Opéra
Créé à Bruxelles en 2014*, « Au Monde » est le dernier opus de Philippe Boesmans, dont les opéras sur des livrets de Strindberg, Shakespeare, Schnitzler et Gombrowicz ont déjà été présentés avec un grand succès à Paris. Cette fois, c’est à Joël Pommerat qu’il s’est adressé, avec un livret réalisé d’après sa pièce éponyme. Cependant, n’est pas Maeterlinck qui veut, ni Tchekhov, les références littéraires clairement affichées. « Au Monde » narre une sombre histoire de famille dans laquelle les personnages peinent à exister, tant par leur caractérisation dramatique que vocale.

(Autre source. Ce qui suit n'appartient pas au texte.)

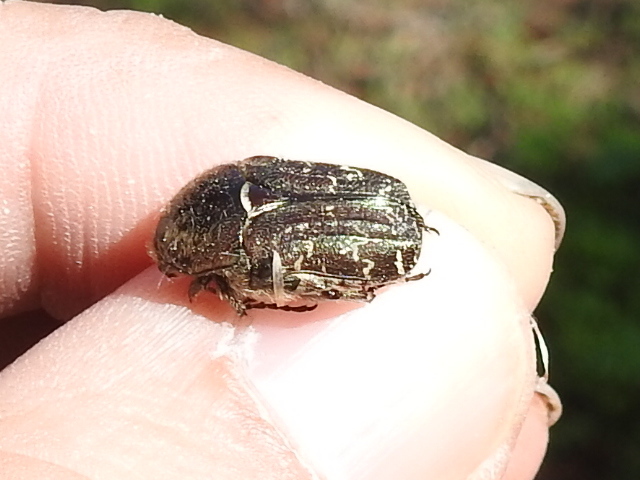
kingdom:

La partition orchestrale de Boesmans ne déçoit pas, riche et claire, bien écrite aussi pour la voix, mais un peu en vain, car on navigue entre un style énigmatique, parodique de Debussy, et celui des dialogues des films de Demy. La mise en scène, également signée Pommerat, est élégante, et le plateau de haut niveau, avec Frode Olsen, Charlotte Hellekant, Yann Beuron, Philippe Sly et surtout Patricia Petibon, qui réalise une vraie performance, à défaut d’incarner un vrai personnage. On a connu le compositeur belge en meilleure forme avec « la Ronde », « le Conte d’Hiver » et plus récemment « Julie », et on ne désespère pas de le retrouver en meilleure veine littéraire.
Cabaret berlinois
Plus réputé comme pédagogue que comme compositeur, l’Allemand Boris Blacher (1903-1975) eut les ailes brisées par l’arrivée du nazisme, qui le mit sur la liste des compositeurs de musique dégénérée. Il composa en 1943 en exil ce « Roméo et Juliette », dont l’Opéra de Lyon vient d’offrir la création française, et réduisit lui-même très respectueusement le livret, en anglais, à sa substance principale, avec une version musicalement légère, courte (75 minutes), adaptée à la production de tréteaux itinérants. Sept chanteurs, neuf musiciens, un piano et un curieux mais efficace recadrage dans le contexte du cabaret berlinois, avec une meneuse de revue qui chante, en allemand, quelques « Songs » semblant sortis de chez Kurt Weill. Le langage use de polytonalité et parfois de dodécaphonisme mâtiné de jazz, avec une orchestration très légère.
C’est au Théâtre de la Croix-Rousse, avec lequel le spectacle est coproduit, que l’Opéra de Lyon a programmé cette création originale, et son directeur Jean Lacornerie en a réalisé la mise en scène. Réalisation extrêmement efficace, dans une scénographie assez réaliste et économe de Lisa Navarro, à qui on reprochera tout de même de reléguer le petit orchestre à l’arrière de la scène, au détriment de l’efficacité de cette orchestration minimale, parfaitement menée par le chef Philippe Forget.
Les chanteurs du Studio de l’Opéra de Lyon assurent cette production avec beaucoup d’enthousiasme et de talent (Tyler Clarke, Laure Barras, la diseuse April Hailer...). Mais la musique n’arrive pas à la hauteur de celles, contemporaines, de Weill, Krenek et Hindemith, et, sachant qu’à la création scénique au festival de Salzbourg de 1950, les interprètes en étaient Hilde Güden et Hermann Uhde, on se prend à rêver que l’Opéra de Lyon ait réalisé un projet plus ambitieux, dans le cadre du festival d’opéra, par exemple, avec des interprètes de plus grande pointure.
* Cypres vient de publier sur 2 CD l’enregistrement de « Au Monde » avec les interprètes de la création bruxelloise.